§ Consigne:
Rédigez la suite de l'extrait sur les salaires des enseignants, en reprenant juste après sa dernière phrase.

§ Extrait source:
★ ★ ★ ★ ★ ★ ★

Des enseignants-maçons, peintres, plombiers…

« Les salaires des enseignants ne sont un secret pour personne. C’est la fonction publique, c’est connu. Un enseignant débutant touche 30 000 DA et chaque 3 ans il est augmenté de 1 500 DA, et après 30 années d’ancienneté, il perçoit entre 40 et 45 000 DA. En parlant de 30 000 ou 36 000 DA voire 50 000 DA pour un père de famille, il est presque impossible de survivre avec un tel salaire », affirme Bachir Kiouas enseignant de français dans un établissement du primaire à Alger.

Et d’en expliquer les raisons évidentes comme l’inflation, la dégradation du pouvoir d’achat, la dévaluation du dinar, etc.

Comment un enseignant fait-il concrètement pour arrondir ses fins des mois et subvenir aux besoins de sa famille ? « Je connais des enseignants qui dispensent des cours particuliers ou dans des écoles privées. Même s’ils font cela il faut savoir que c’est au détriment de leur santé, de leur temps de repos », témoigne M. Kiouas qui est membre de la Coordination des enseignants du cycle primaire à Alger-est.

★ ★ ★ ★ ★ ★ ★

[Entrées de données sauvegardées]

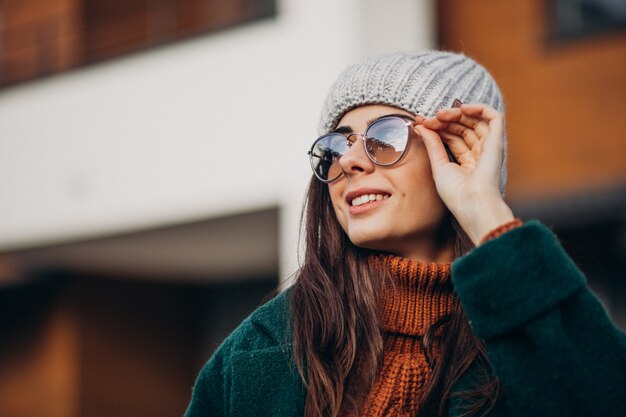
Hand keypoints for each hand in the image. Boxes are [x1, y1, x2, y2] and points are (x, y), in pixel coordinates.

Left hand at [413, 103, 514, 245]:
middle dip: (443, 120)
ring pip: (475, 120)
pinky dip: (479, 108)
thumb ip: (432, 144)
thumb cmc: (456, 193)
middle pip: (462, 127)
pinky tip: (462, 108)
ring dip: (457, 113)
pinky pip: (494, 117)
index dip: (437, 127)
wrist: (472, 203)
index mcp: (466, 161)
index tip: (419, 123)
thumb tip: (420, 126)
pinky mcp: (497, 141)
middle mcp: (478, 153)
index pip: (452, 136)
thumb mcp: (438, 165)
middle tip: (427, 119)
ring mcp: (488, 147)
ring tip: (440, 114)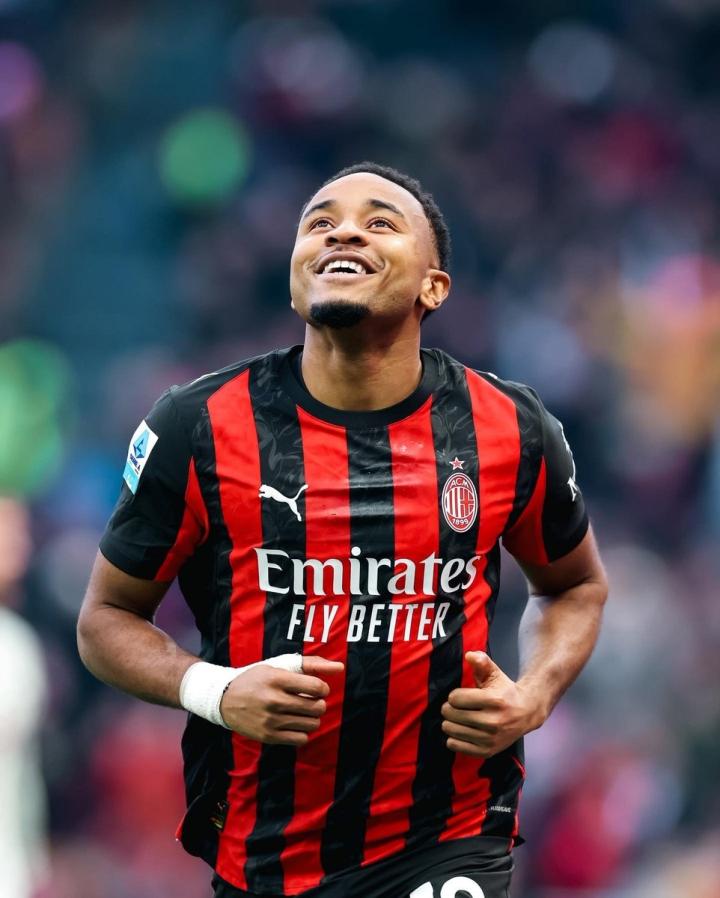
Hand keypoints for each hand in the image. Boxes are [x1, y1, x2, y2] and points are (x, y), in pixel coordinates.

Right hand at [220, 656, 342, 745]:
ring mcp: (270, 720)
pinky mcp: (268, 736)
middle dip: (319, 704)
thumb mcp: (279, 665)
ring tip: (302, 712)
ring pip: (311, 724)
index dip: (322, 688)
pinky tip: (294, 723)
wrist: (225, 700)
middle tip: (311, 701)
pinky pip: (301, 739)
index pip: (316, 687)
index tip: (316, 689)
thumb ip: (311, 664)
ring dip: (312, 718)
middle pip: (316, 707)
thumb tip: (340, 667)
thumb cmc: (256, 679)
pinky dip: (303, 731)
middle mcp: (273, 700)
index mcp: (276, 678)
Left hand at [441, 651, 544, 757]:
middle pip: (452, 714)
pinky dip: (453, 739)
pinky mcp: (487, 751)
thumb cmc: (506, 692)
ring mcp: (490, 738)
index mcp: (494, 700)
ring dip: (450, 723)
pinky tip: (461, 731)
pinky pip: (456, 746)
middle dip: (449, 708)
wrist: (526, 713)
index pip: (456, 698)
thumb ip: (482, 662)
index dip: (454, 696)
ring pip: (452, 730)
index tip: (460, 696)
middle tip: (455, 707)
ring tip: (458, 718)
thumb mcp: (495, 673)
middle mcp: (493, 721)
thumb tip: (469, 655)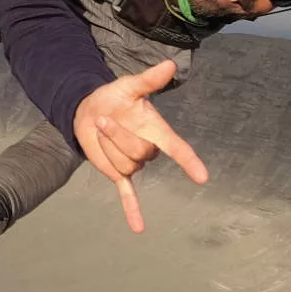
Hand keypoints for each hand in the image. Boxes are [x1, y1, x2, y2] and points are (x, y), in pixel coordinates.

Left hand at [73, 60, 207, 233]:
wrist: (89, 109)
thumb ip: (149, 79)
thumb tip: (170, 63)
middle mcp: (149, 149)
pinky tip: (138, 227)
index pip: (177, 148)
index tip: (202, 176)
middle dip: (117, 135)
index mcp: (156, 130)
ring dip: (106, 147)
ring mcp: (134, 162)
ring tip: (101, 129)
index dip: (189, 161)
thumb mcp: (129, 86)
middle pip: (139, 153)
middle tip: (103, 119)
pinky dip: (133, 211)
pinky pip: (129, 194)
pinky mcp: (119, 173)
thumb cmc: (115, 97)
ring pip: (124, 165)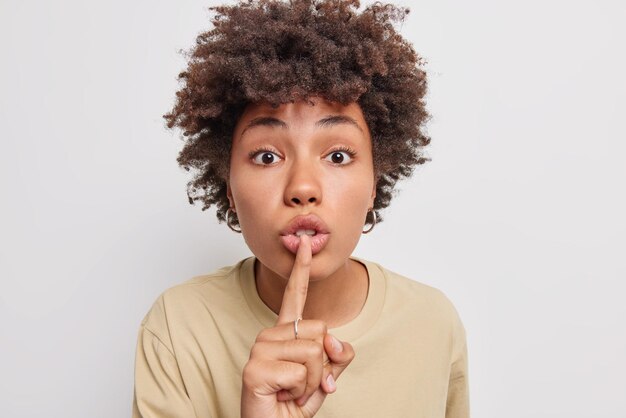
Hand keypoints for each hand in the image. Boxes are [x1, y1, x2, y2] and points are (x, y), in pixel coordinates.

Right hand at [241, 235, 354, 417]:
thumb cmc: (292, 406)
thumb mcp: (324, 378)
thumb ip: (336, 356)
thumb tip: (335, 341)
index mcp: (285, 334)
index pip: (295, 295)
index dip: (301, 269)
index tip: (304, 243)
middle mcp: (270, 335)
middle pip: (321, 330)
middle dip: (323, 364)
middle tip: (302, 384)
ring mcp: (260, 350)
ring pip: (314, 352)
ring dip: (312, 381)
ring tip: (292, 390)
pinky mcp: (255, 368)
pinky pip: (301, 373)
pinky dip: (302, 392)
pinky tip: (283, 396)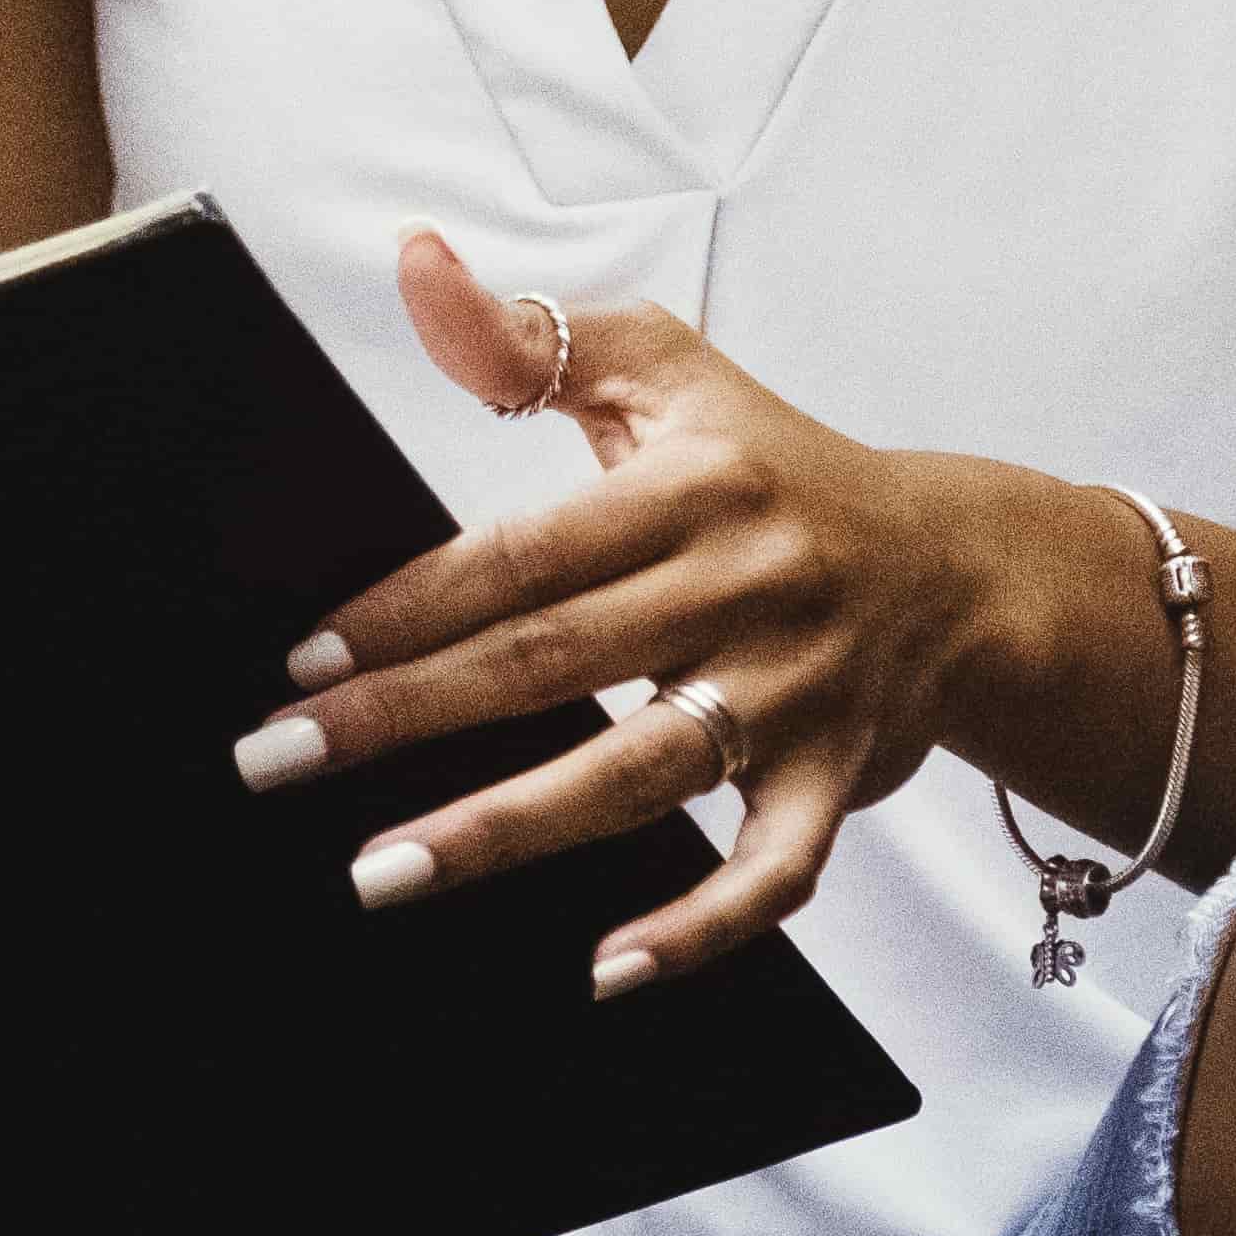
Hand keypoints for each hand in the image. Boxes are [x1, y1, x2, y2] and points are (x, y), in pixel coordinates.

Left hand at [238, 228, 1013, 993]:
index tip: (303, 656)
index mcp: (691, 488)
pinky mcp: (834, 784)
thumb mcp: (668, 370)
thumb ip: (532, 334)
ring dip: (502, 831)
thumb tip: (417, 264)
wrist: (960, 568)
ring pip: (634, 773)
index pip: (523, 555)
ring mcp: (792, 696)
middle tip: (275, 762)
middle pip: (549, 663)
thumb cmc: (778, 468)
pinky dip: (698, 931)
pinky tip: (603, 970)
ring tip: (379, 874)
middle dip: (402, 716)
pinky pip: (769, 875)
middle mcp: (742, 590)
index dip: (407, 607)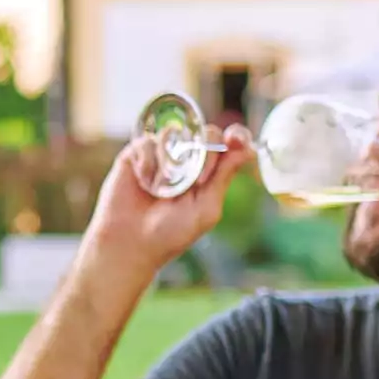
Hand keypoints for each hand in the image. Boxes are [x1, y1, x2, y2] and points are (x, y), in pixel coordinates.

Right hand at [79, 123, 253, 288]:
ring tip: (163, 190)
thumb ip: (224, 178)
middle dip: (205, 153)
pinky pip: (148, 141)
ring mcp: (161, 155)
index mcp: (208, 173)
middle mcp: (186, 161)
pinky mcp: (136, 154)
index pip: (228, 144)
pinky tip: (144, 183)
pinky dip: (149, 163)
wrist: (130, 244)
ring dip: (172, 163)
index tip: (236, 139)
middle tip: (198, 181)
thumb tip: (248, 150)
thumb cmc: (170, 235)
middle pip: (206, 133)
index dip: (236, 136)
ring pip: (175, 135)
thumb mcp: (206, 209)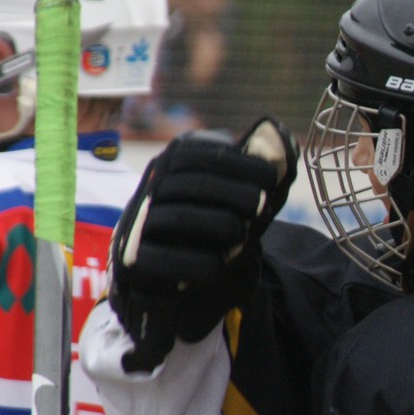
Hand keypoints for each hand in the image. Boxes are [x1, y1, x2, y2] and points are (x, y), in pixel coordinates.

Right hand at [109, 117, 297, 372]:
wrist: (170, 279)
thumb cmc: (213, 227)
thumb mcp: (237, 196)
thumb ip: (258, 171)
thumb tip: (280, 135)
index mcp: (173, 161)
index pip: (203, 153)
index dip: (242, 164)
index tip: (271, 180)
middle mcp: (151, 186)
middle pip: (197, 184)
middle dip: (238, 196)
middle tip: (263, 208)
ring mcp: (138, 223)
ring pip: (183, 218)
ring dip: (223, 226)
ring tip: (244, 237)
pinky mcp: (133, 260)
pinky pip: (169, 258)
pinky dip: (203, 261)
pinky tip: (223, 263)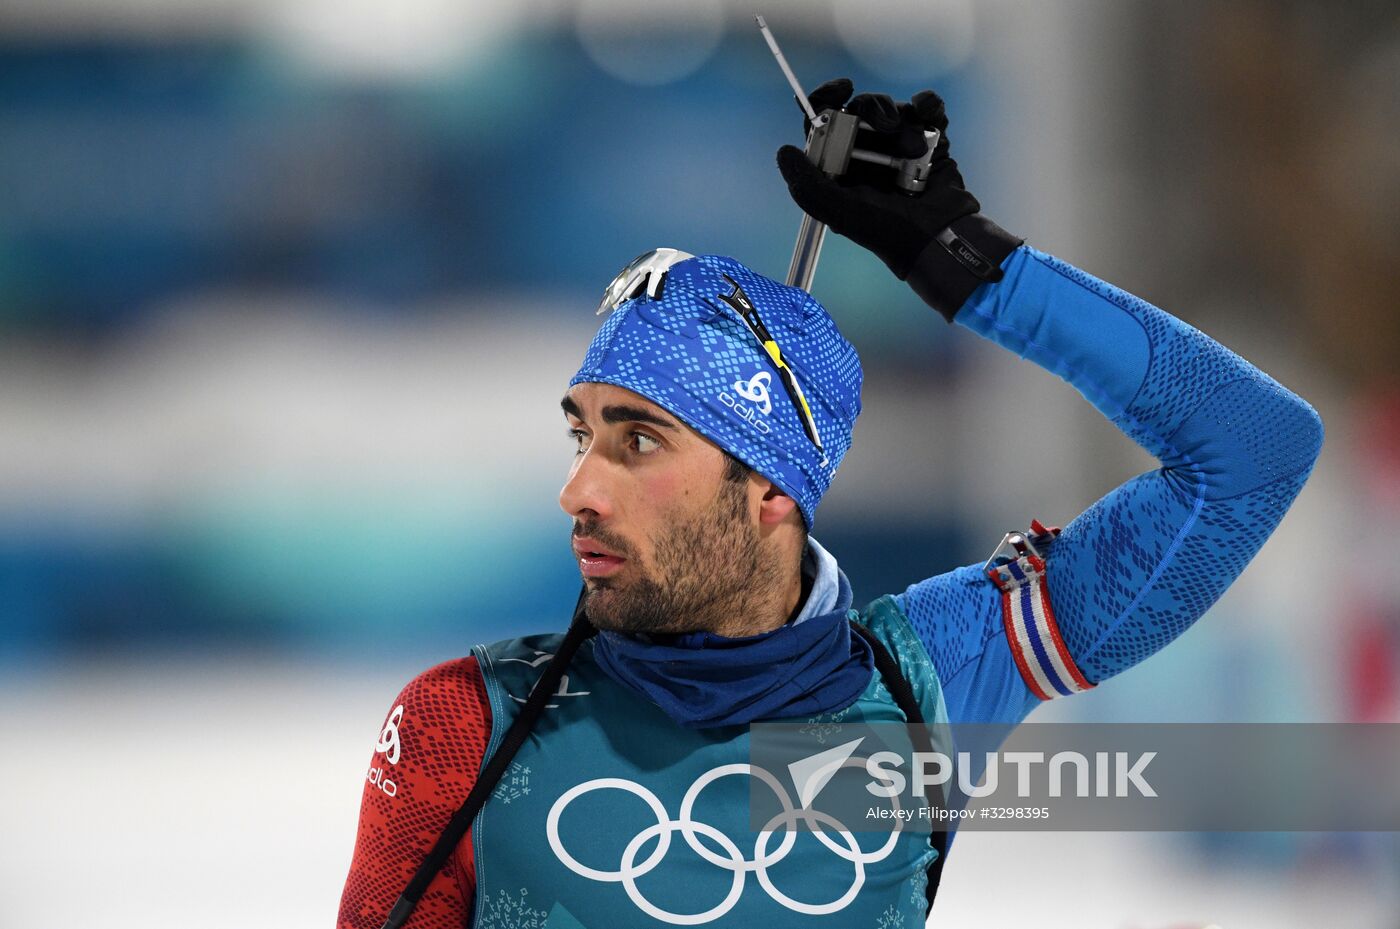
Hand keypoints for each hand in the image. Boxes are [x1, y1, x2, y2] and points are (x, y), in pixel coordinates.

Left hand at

★ ★ ★ ★ ★ ★ ★

§ Réponse:
Plus surprenant encore, notre interlocuteur affirme que des confrères enseignants s’adonnent à des métiers manuels comme la plomberie, la maçonnerie et la peinture, pour arrondir leurs fins de mois.

« Voilà comment un enseignant survit en Algérie en 2021 », se désole-t-il. Il arrive que les enseignants débutants soient amenés à travailler en dehors de leur wilaya, avec tout ce que cela implique comme charges et frais supplémentaires, pour leurs déplacements, hébergement, restauration…

« Des enseignants dorment dans leurs classes quand un arrangement avec son directeur est possible. Ils écument les dortoirs pour un lit à 3 000 DA ou optent pour des colocations dans des taudis », relate M. Kiouas. « On a atteint l’insupportable », tempête ce professeur de français.